■ WHAT IS REQUIRED
Please turn the data below into a numbered list, omitting any blank lines and leaving the pictures out.

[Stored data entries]
________

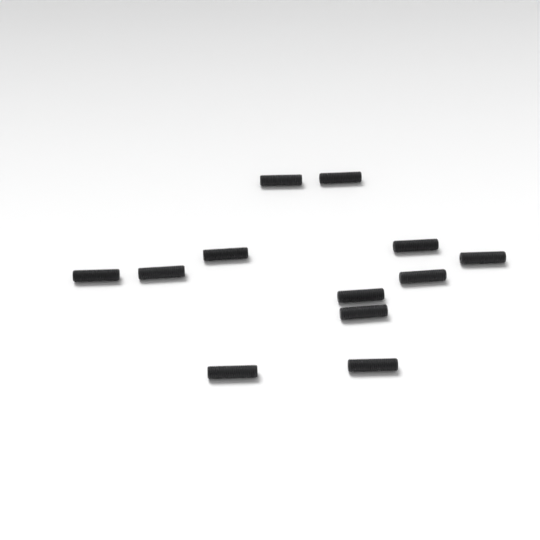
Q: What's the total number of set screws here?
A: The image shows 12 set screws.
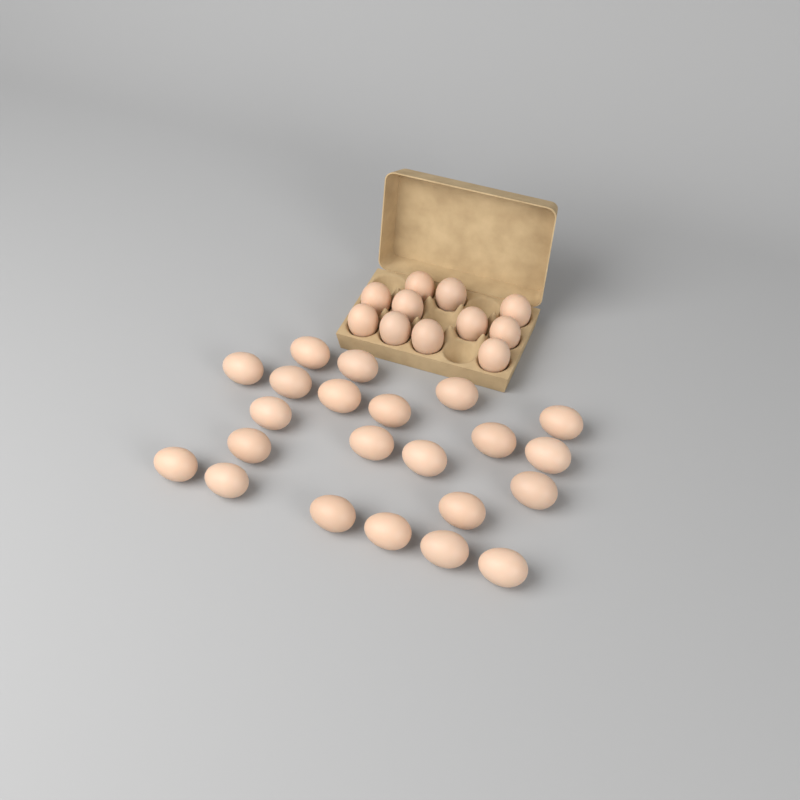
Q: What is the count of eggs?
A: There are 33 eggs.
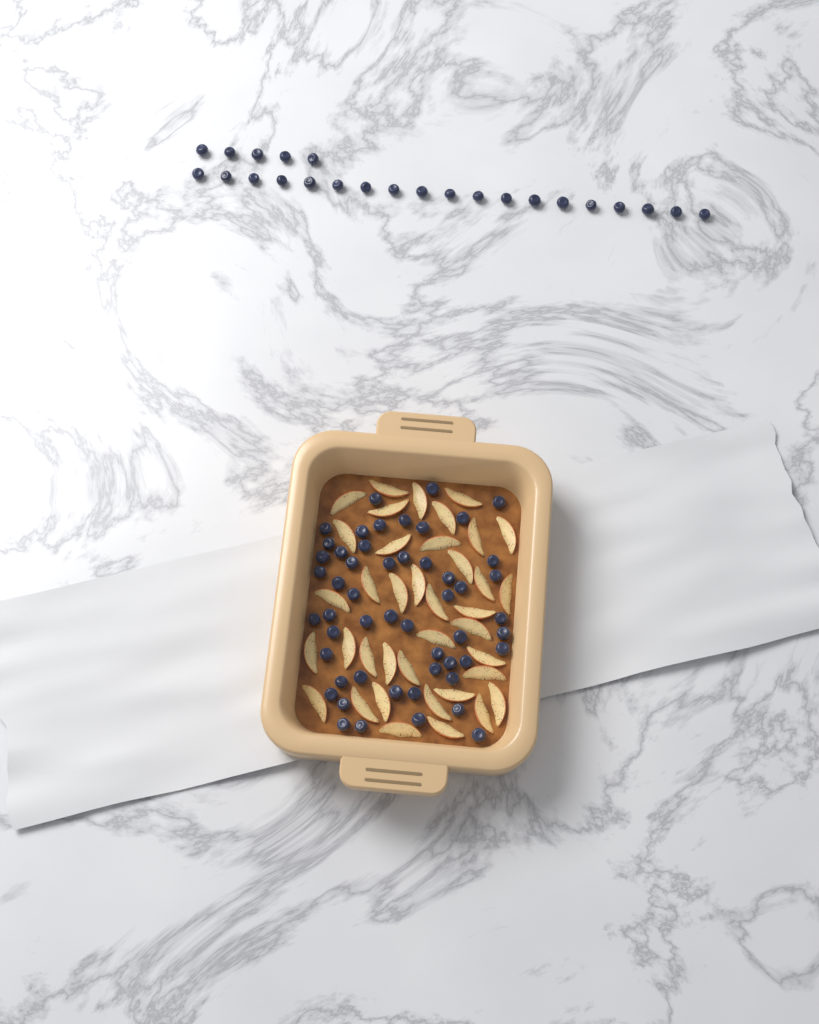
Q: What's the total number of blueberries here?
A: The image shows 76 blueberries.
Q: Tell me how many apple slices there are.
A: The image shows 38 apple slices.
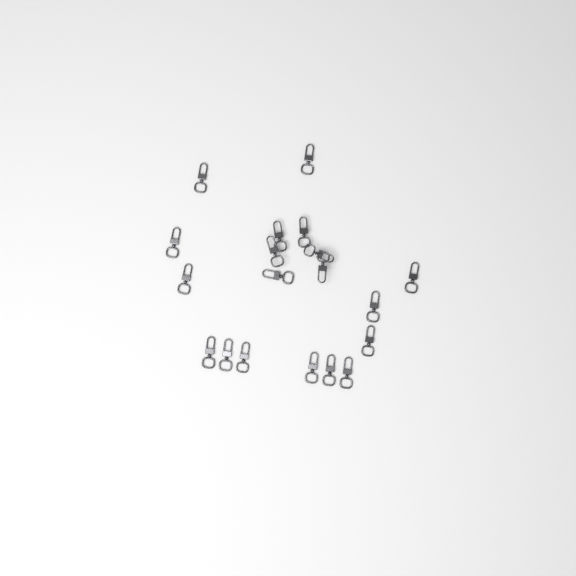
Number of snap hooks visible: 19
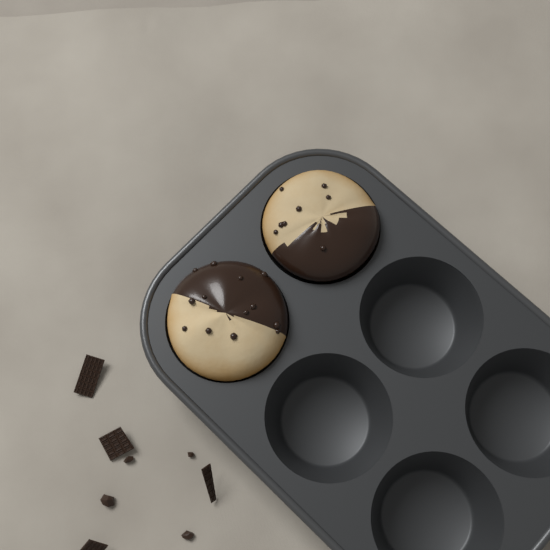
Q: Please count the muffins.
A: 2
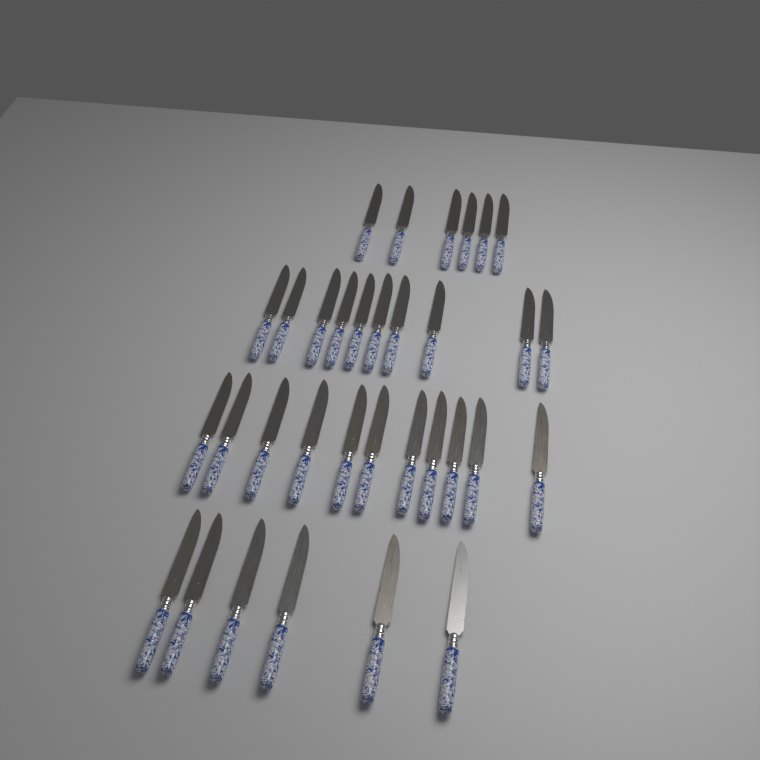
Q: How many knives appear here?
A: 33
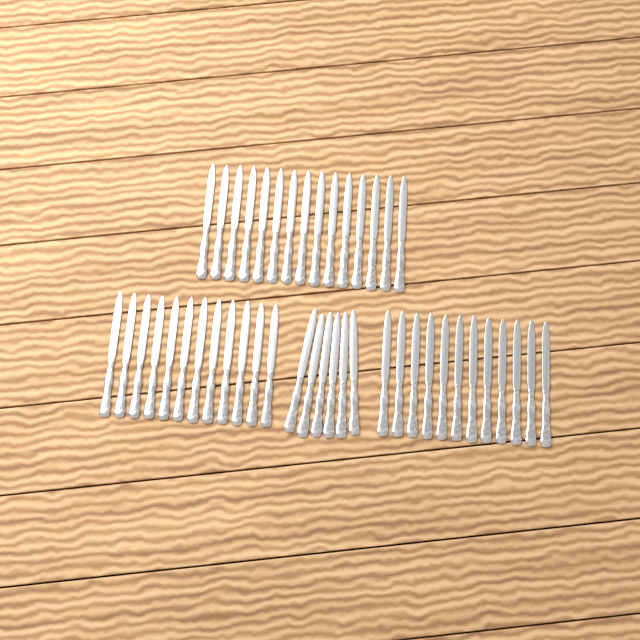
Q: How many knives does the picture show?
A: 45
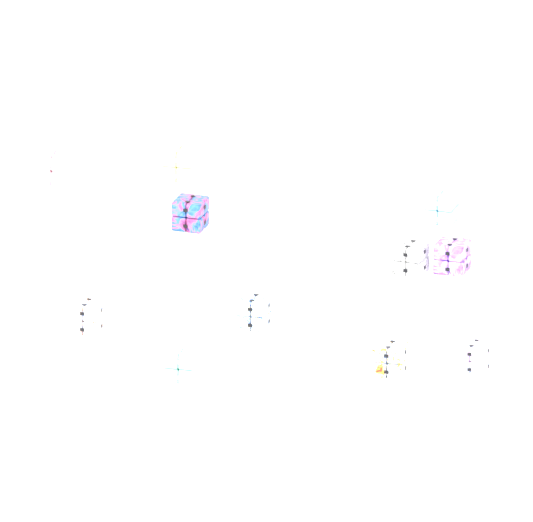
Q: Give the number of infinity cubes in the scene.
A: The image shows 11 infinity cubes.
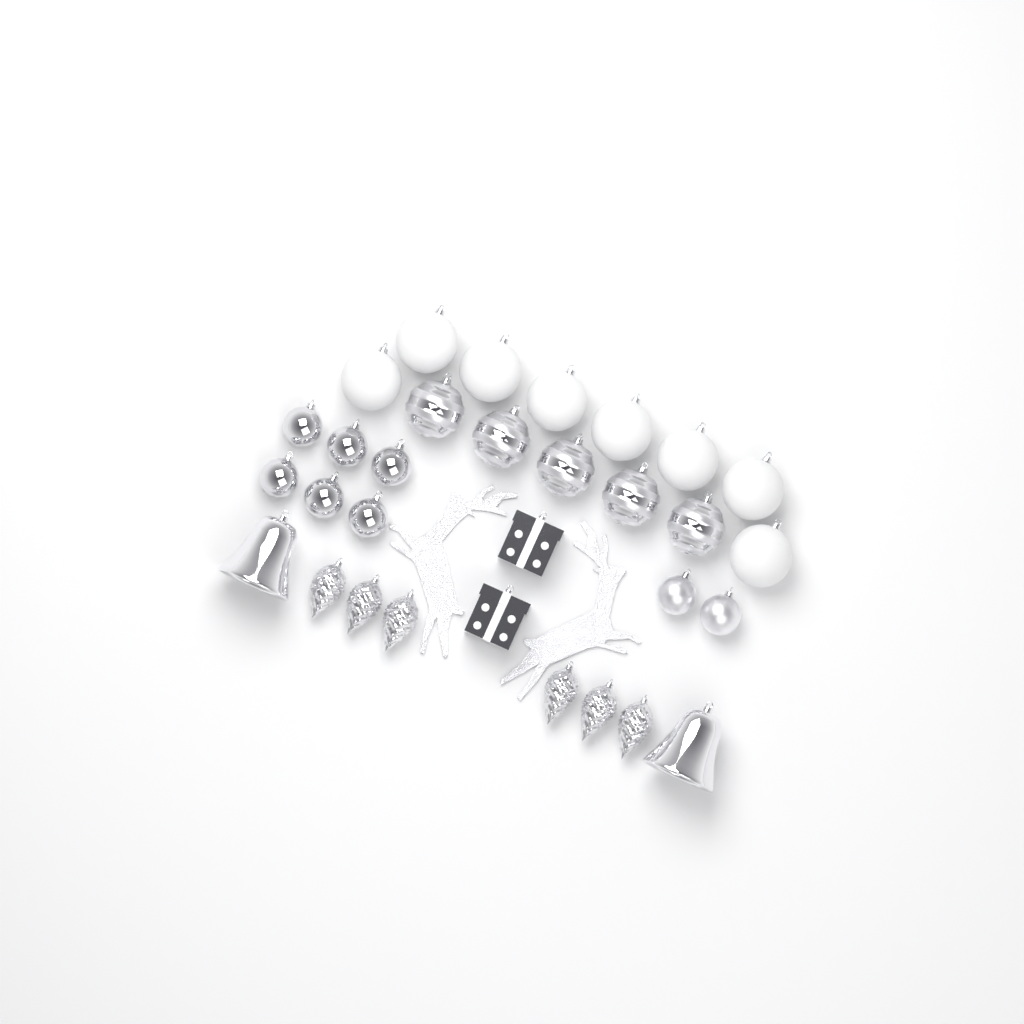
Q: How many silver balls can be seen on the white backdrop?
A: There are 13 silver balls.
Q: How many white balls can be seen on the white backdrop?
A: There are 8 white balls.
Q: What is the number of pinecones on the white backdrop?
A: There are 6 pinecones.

________

■ ANSWER TO THE TASK
1. Q: What's the total number of set screws here?
2. A: The image shows 12 set screws.
3. Q: What is the count of eggs?
4. A: There are 33 eggs.
5. Q: What's the total number of blueberries here?
6. A: The image shows 76 blueberries.
7. Q: Tell me how many apple slices there are.
8. A: The image shows 38 apple slices.
9. Number of snap hooks visible: 19
10. Q: Please count the muffins.
11. A: 2
12. Q: How many knives appear here?
13. A: 33
14. Q: How many knives does the picture show?
15. A: 45
16. Q: Give the number of infinity cubes in the scene.
17. A: The image shows 11 infinity cubes.
18. Q: How many silver balls can be seen on the white backdrop?
19. A: There are 13 silver balls.
20. Q: How many white balls can be seen on the white backdrop?
21. A: There are 8 white balls.
22. Q: What is the number of pinecones on the white backdrop?
23. A: There are 6 pinecones.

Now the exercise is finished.